Subhash K Jha takes a look back at Vioul Shah’s crime drama Aankhen that released in 2002.
“Truth is stranger than fiction,” is a favourite throwaway line of all characters in this intriguing hide and freak game.
The truth behind the fiction in Aankhen, which clocks 24 years on April 5, sure is strange, no matter how we look at it. Adapted from the director’s Gujarati stage play, Aankhen is an ensemble piece that tries to turns the inherent staginess of the material into the film’s biggest USP.
Though the characters confab, conspire and conversate incessantly, as is the wont in plays, they also convey a lived-in density through their immense interactive inpulses. The rest is taken care of by the swift and sleek production values, which communicate the basic virtues of star power without making the ultra-charismatic stars a puppet to the box office.
Aankhen is about an obsessively disciplined bank manager Vijay Rajput (Amitabh Bachchan) who gets fired from his job for roughing up a corrupt staffer. Within a split second Rajput’s carefully cultivated world of passionate devotion and high-powered principles come crashing down in an inverted-pyramid of humiliation and acrimony. He begins to plot the downfall of the very workplace that he worshipped.

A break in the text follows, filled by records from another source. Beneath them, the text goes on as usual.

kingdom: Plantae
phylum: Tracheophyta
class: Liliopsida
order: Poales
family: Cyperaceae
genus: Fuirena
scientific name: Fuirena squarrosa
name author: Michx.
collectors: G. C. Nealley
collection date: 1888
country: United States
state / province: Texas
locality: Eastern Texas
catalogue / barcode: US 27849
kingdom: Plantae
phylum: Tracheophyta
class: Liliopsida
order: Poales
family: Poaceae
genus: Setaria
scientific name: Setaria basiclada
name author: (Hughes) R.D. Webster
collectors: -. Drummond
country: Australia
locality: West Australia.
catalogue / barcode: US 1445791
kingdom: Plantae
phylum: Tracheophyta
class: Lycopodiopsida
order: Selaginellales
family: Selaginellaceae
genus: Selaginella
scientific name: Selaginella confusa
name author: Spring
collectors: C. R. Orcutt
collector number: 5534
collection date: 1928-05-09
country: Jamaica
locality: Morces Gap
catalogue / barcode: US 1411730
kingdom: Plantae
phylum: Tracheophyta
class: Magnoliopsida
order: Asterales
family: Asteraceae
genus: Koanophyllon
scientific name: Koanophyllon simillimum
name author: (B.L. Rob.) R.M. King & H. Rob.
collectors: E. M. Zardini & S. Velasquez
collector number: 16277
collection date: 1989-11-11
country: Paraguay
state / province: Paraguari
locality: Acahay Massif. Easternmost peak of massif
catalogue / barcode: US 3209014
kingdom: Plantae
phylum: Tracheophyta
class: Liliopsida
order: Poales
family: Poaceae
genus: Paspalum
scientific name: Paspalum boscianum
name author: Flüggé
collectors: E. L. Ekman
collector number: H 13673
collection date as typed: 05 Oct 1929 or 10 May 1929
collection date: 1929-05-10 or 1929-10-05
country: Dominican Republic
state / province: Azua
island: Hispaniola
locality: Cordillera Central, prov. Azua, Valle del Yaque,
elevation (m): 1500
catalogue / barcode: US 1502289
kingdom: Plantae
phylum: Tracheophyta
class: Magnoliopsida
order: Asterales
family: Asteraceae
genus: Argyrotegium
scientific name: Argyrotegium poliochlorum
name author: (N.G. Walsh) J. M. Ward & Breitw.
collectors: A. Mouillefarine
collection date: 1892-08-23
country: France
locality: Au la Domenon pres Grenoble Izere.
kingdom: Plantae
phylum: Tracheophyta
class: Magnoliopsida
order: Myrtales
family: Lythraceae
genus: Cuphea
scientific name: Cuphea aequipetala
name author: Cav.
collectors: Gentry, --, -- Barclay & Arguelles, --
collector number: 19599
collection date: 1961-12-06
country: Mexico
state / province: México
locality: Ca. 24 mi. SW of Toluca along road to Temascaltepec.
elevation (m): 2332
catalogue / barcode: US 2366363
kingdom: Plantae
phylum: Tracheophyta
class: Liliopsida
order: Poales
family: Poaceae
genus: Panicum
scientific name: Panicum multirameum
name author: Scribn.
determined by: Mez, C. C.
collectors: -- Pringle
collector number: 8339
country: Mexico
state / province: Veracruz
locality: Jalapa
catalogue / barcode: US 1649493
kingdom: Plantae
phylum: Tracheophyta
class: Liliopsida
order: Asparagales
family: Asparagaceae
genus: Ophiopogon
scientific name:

Rajput’s transformation from worship to war–ship is represented by his devious plan to rob the bank to which he gave all his life. He recruits Neha (Sushmita Sen), a teacher at a blind school, to train three handpicked blind men, Vishwas (Akshay Kumar), Arjun (Arjun Rampal), and Ilyas (Paresh Rawail), to undertake the most audacious bank robbery man has ever seen. Or not seen, as it happens to be.
It isn’t often that a film, let alone a mainstream Hindi film, looks at the physically challenged with compassion, understanding and benign humour. Aatish Kapadia’s self-adapted screenplay from his stage play works out the three blind characters’ mutual empathy in so much detail that we gradually begin to inhabit their dark but strangely illuminated world.
First-time director Vipul Shah is lucky to get a cast which simply sweeps into the plot’s incredible arc of redemptive retribution. Amitabh Bachchan, in the first fully-fledged negative role of his career since Parwana , performs the most discomforting villainy (for example, tickling the Paresh Rawail character to death) with a startling sincerity. His face contorts subtly into a grimace and reverts to a pokerfaced neutrality in the blink of an eye. During the bank robbery , Bachchan’s split-second physical manoeuvres epitomize the spirit of immediacy and urgency that somehow eludes a major of part of this stagey thriller.
Paresh Rawail as the comic member of robbery gang effortlessly yolks laughter with harrowing recollections of his childhood when he was kidnapped and forcibly blinded to beg on the streets of Mumbai. Rawail’s character keeps the improbable proceedings grounded to reality. Here’s one actor who never lets a script down.
The third scene-stealer in the film is Akshay Kumar. As the shrewd and clairvoyant Vishwas who senses the presence of the mastermind in their midst Akshay brings a certain aromatic flavour to the blind man’s character. In a couple of dramatic sequences where he recalls his past and the sequences where he moves towards the Bachchan’s non-visible but ubiquitous figure in the room where the’re being trained for the heist, Akshay communicates a very appealing street wisdom. But his shots of affluent luxury in flashbacks make no sense. If he lived life king-size, why did he agree to part of a robbery for a mere 50 lakh rupees?
Sushmita Sen, as Rajput’s reluctant liaison officer, suffers in an underwritten role. As usual, she creates space for herself and plays her part with complete conviction. This is the first time that Sushmita has played the part of a victim and a leading lady who has no song to sing during the course of the narrative!
Apart from the blind trio’s friendship song the music , including Akshay’s totally irrelevant seduction duet with Bipasha Basu, come in the way of the film’s teacher-and-the-‘taut’ design. As for Kashmira Shah’s dance in the den, it carries the narrative’s course to the coarse.
The theme of the film—the planning and execution of a bank robbery—is so much a part of Hollywood cinema that the Indianizations in the form of romantic/raunchy songs come as intrusive interjections. And yet first-time director Vipul Shah takes enough risks with the mainstream genre and with the images of his high-profile cast, to make us think kindly about his compelling intentions.
The slickness that Shah tries to bring into the heist is saved from going to waste by a host of devices. Veteran cameraman Ashok Mehta shoots the characters and the bank-sets in granite and pastel colours that underscore the credibility–quotient of the outrageous crime plan.
But the freentic sweaty end-game with the Big B pulling out all stops to play a snarling sneering epitome of evil finally collapses in a incredulous heap. At the end, we are left with a film that’s unlike any we’ve seen in Hindi cinema. But it isn’t a fully-formed work of art. Vipul Shah gets the basics right. He removes a lot of the staginess from the original material, but not enough.
Finally, it’s the stars Amitabh Bachchan, Akshay Kumar, and Paresh Rawal who keep you hooked till the end of the blind man’s buff.